POINT À TRAITER 1: D'après l'extrait choisi, pour quelle ONG la personne interrogée a-t-elle réalisé un livre ?

EXTRAIT CHOISI:
►

Quels sont les personnages qui ont inspiré votre vocation ?

Ils sont nombreux ! Paul-Émile Victor bien sûr, dont je suis le biographe. Jean-Baptiste Charcot, le gentleman polaire, lui-même mentor de Paul-Émile Victor. Le fascinant Philippe de Dieuleveult qui a fait rêver toute une génération avec son émission La Chasse au Trésor diffusée dans les années 1980 à la télévision, qui disparaît dans les chutes du Zambèze et dont on apprend par la suite qu’il était agent de la DGSE… L’écrivain et romancier Joseph Kessel bien sûr, dont j’ai dévoré tous les livres comme autant de véritables révélations. Il y a aussi des figures de fiction, comme Indiana Jones, qui ont façonné mes désirs et besoins d’aventure.

Vous portez une attention particulière au monde et aux populations qui l’habitent. Êtes-vous empathique ?

À mes débuts, j’ai beaucoup voyagé pour me gorger d’exotisme et d’inattendu. Mais j’ai rapidement eu besoin d’autre chose. Comprendre la planète, les gens, m’interroger, ne pas rester dans le simplisme ni le spectaculaire… Peut-être peut-on parler d’empathie. En tout cas j’essaie de donner un peu de mon temps et de mon énergie à des causes humanitaires. Je me suis beaucoup investi dans Aviation sans frontière, une ONG pour laquelle j’ai réalisé un livre. J’ai été sur le terrain pour eux, j’ai accompagné des enfants malades jusqu’au Burundi…

J’essaye aussi de m’impliquer dans ces causes avec la Société des Explorateurs. Nous y recevons bientôt une réalisatrice qui a suivi un migrant artiste dans sa traversée de la Méditerranée. Il y aura des bénévoles de SOS Méditerranée qui viendront témoigner de ces personnes prêtent à prendre tous les risques pour traverser la mer. C’est une autre forme d’exploration, ô combien plus risquée que celle que j’accomplis moi l’homme occidental.

Les étagères de votre bureau croulent sous le poids des livres. Pouvez-vous nous en citer quelques-uns ?

◄

POINT À TRAITER 2: Restituez en CSV à deux colonnes, texte et reponse, les lignes de données depuis leur début jusqu'à la ligne contenant « dist [-0.001139, -0.000206] » incluse. Placez chaque texte à traiter dans texte et la réponse correspondante dans reponse, chacun dans un seul champ entre guillemets, avec les retours à la ligne remplacés par des espaces.

EXTRAIT DE DONNÉES:
►

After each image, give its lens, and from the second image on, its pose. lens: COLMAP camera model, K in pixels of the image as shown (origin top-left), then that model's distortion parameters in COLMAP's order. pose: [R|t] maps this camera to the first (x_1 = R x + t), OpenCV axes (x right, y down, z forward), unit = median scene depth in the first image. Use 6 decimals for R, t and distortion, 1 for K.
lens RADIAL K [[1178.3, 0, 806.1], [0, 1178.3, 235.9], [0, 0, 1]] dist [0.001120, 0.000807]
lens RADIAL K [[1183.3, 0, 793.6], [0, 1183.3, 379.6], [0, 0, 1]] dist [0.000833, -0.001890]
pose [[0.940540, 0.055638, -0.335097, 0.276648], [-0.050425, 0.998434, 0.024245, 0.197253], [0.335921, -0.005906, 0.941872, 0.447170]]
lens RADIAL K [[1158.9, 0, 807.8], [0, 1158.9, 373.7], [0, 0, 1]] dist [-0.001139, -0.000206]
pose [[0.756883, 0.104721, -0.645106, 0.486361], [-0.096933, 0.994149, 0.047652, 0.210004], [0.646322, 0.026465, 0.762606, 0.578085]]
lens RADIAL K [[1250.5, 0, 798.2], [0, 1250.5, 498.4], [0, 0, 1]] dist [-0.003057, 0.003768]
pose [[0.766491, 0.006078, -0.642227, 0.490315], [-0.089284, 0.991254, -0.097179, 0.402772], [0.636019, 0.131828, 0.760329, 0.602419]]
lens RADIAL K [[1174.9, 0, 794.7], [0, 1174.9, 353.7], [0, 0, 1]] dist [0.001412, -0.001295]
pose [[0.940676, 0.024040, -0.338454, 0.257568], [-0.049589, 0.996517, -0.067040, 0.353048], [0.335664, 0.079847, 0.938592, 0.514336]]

◄

ESPACE RÉPONSE 1: Aviation sans frontière.

ESPACE RÉPONSE 2:
texte,reponse
"After each image, give its lens, and from the second image on, its pose. lens: COLMAP camera model, K in pixels of the image as shown (origin top-left), then that model's distortion parameters in COLMAP's order. pose: [R|t] maps this camera to the first (x_1 = R x + t), OpenCV axes (x right, y down, z forward), unit = median scene depth in the first image. Use 6 decimals for R, t and distortion, 1 for K.","lens RADIAL K [[1178.3, 0, 806.1], [0, 1178.3, 235.9], [0, 0, 1]] dist [0.001120, 0.000807] lens RADIAL K [[1183.3, 0, 793.6], [0, 1183.3, 379.6], [0, 0, 1]] dist [0.000833, -0.001890] pose [[0.940540, 0.055638, -0.335097, 0.276648], [-0.050425, 0.998434, 0.024245, 0.197253], [0.335921, -0.005906, 0.941872, 0.447170]] lens RADIAL K [[1158.9, 0, 807.8], [0, 1158.9, 373.7], [0, 0, 1]] dist [-0.001139, -0.000206]"